557e39ae-f865-4d8b-9543-d4d117536a3f
This was triggered by another workflow and had failed in-between many many successful runs of the workflow, there are about 7 failed runs in over 100 runs that were triggered by a single run of the other workflow.
These are the first, middle and last runs when the workflow was triggered from an app via a webhook. They were all showing pending for several days. I have it being triggered by a webhook as the workflow app integration at the time of programming was not sending webhook parameters correctly.
I have also set up the workflow to be run via the 'import workflow' integration in the app and at the time of testing it returned 'internal error' straight away in comparison to triggering it via webhook. Above are the now failed (previously pending for at least 8 hours) runid's.
I hope this is clear, please let me know what you think and if you need any information from me at all, THANK YOU!
Hi @Matthew_Nicholas Thanks! It's clear I have shared this info with our team internally, and I will let you know if they have any further insights or follow up questions
I looked through the logs & reached out to our team internally. Unfortunately, I don't have much of an update to share yet I also see in our logs that each of these runs has been marked as failed. Our team shared that the pending state is pretty rare and has most of the time has been caused due to a webhook workflow when the webhook return block errors out.
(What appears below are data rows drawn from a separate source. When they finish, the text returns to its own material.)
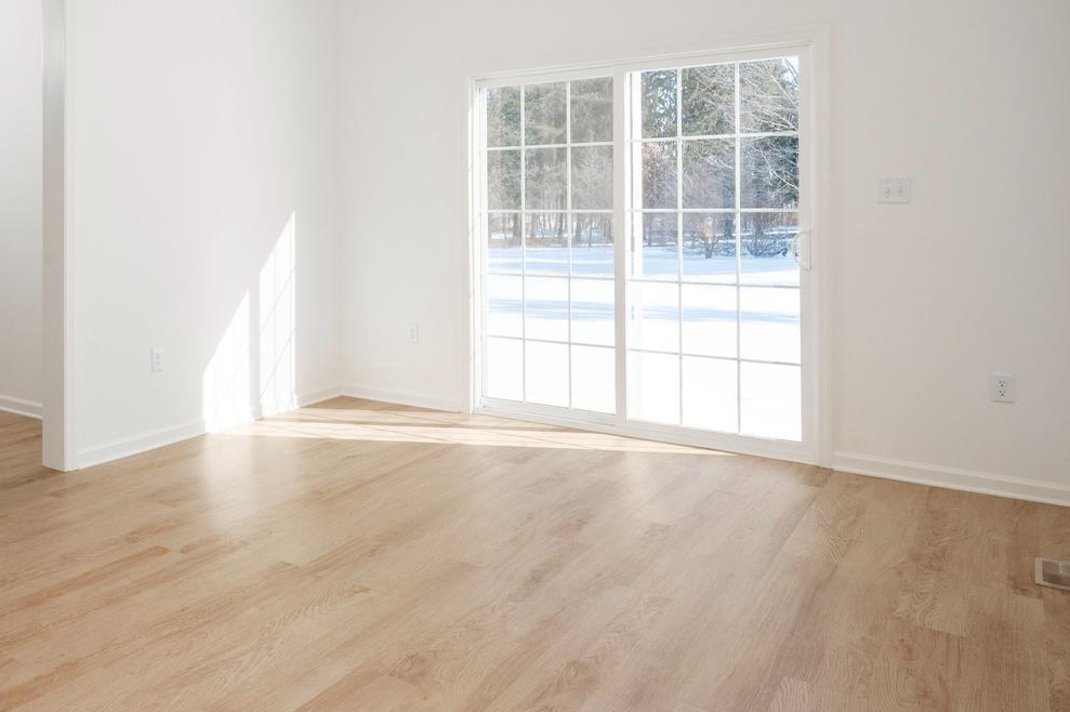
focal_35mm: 30
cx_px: 285
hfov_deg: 59.1
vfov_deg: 42.8
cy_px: 225
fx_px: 892
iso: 320
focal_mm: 14.5
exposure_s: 1/100
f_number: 13
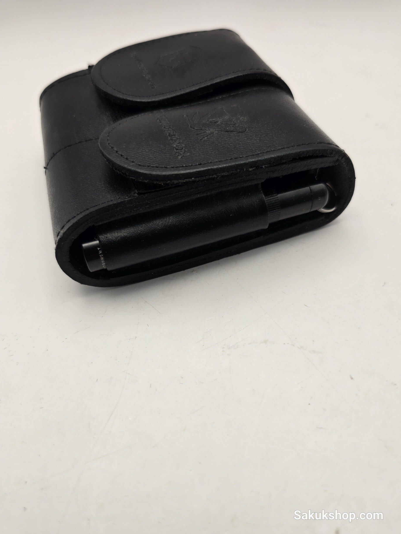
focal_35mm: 24
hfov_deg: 56.8
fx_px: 371
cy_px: 273
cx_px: 201
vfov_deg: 71.6
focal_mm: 6.3
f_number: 1.7
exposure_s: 1/100
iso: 20
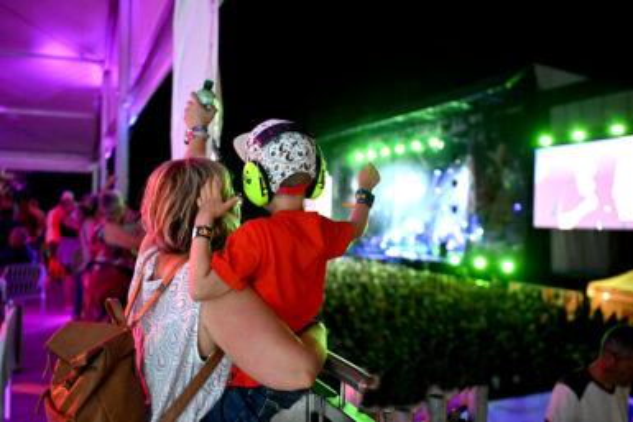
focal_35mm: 35
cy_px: 211
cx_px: 316
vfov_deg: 37.9
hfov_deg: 54.4
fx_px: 616
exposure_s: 1/160
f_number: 2.8
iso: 5000
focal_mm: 35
Are you using a return block in the SERP KW Search workflow? Are you triggering any APIs that have rate limiting? The behavior of triggering over 100 runs by a single run of the other workflow could potentially be causing rate limiting
If you can share an export of the workflow I can try to keep digging into specifics. Has the pending issue continued to persist?
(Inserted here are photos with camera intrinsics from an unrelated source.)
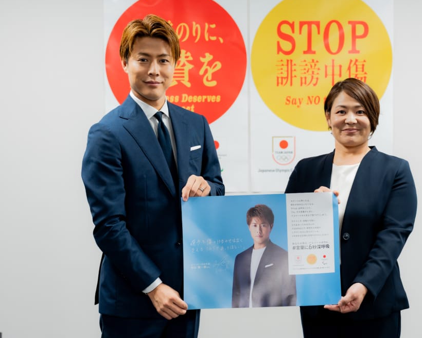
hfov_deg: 32.4
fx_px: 724
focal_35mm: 58
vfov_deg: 26.2
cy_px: 168
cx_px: 251
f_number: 3.2
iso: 800
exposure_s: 1/125
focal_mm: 50
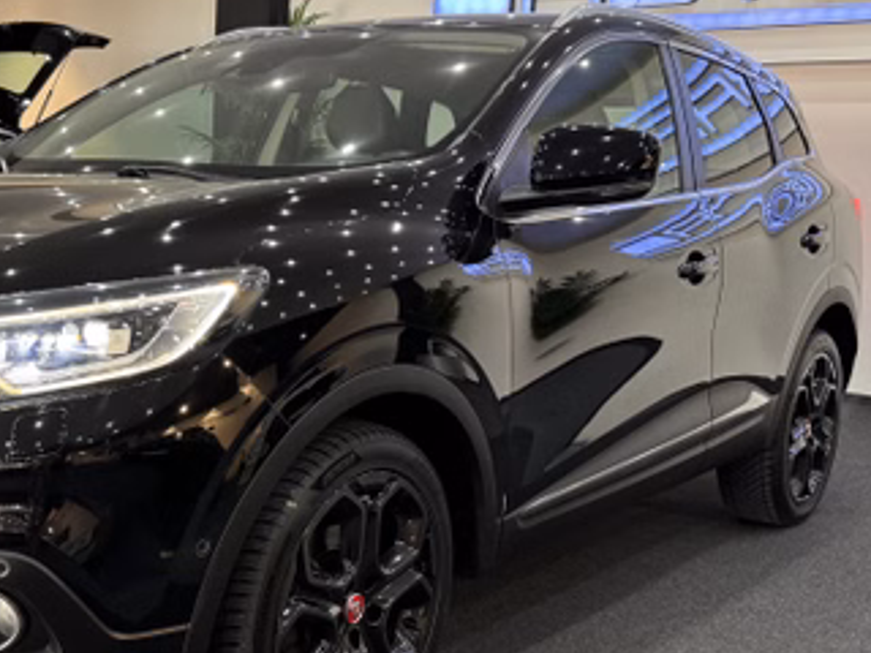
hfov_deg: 38.4
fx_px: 1208
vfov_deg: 30.1
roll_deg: -1.7
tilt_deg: -11.1
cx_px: 196
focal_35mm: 48
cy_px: 416
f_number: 1.78
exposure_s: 1/50
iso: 200
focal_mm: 6.76
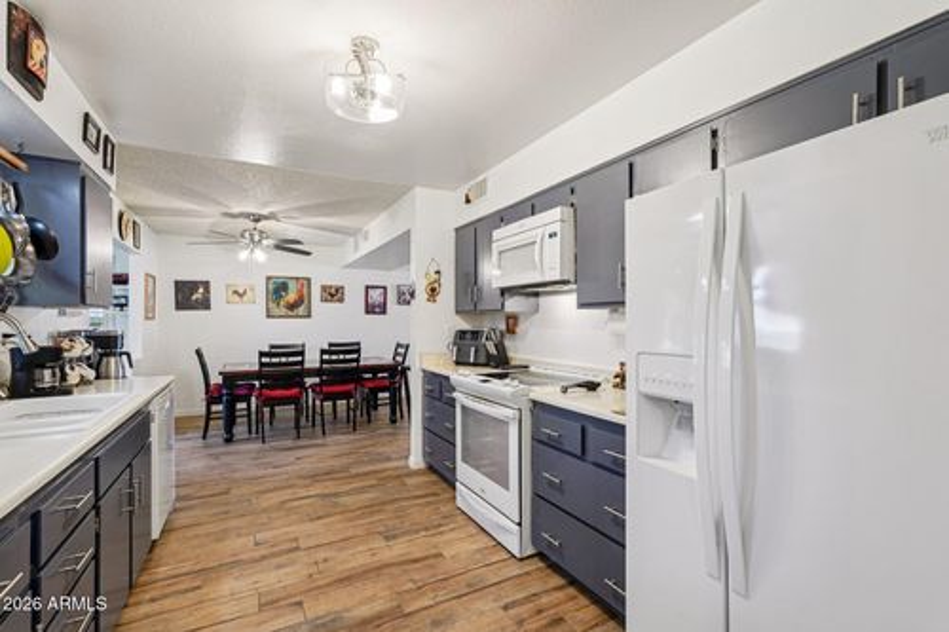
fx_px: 435
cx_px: 474
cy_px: 316
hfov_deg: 95.0
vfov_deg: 72.0
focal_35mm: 16
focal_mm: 16.5
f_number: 8
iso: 400
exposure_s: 1/10
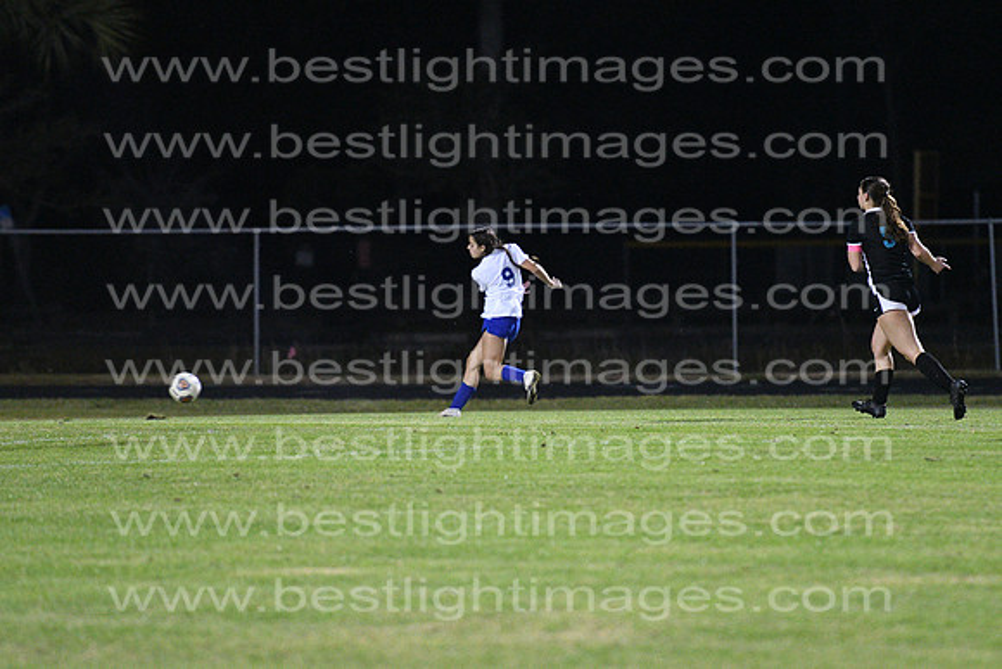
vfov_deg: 4.6
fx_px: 8352
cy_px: 334
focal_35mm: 300
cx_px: 501
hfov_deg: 6.9
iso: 8000
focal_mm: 200
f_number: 2.8
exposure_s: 1/800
Does the JSON input change when you trigger it from an app, webhook, or other workflow?
Also, hi @steve.troxell.fbg I saw you were able to connect with our team internally for your specific instance
@Tess I'm having a similar problem in Retool Cloud. Workflow ID 5c9ec2f8-4e94-4cad-83b0-145697d36818. After adding a response block and triggering the workflow from an app twice, I now have two runs that have not left the "Pending" state for some time. I am also unable to cancel these runs from the Retool UI.
I can avoid this issue by deleting the response block, but I'm concerned that my organization might be billed for these indefinitely-pending workflow operations. Is there any way to clear these out on your end?
Thanks for chiming in. I see on your other thread it looks like they terminated around ~12 hours. Darren and I chatted with our Workflows engineering team about this. Initially, they weren't able to find any known bugs related to this pending issue or missing error logs, but if it's something we can reproduce or if it's happening more often, definitely let us know!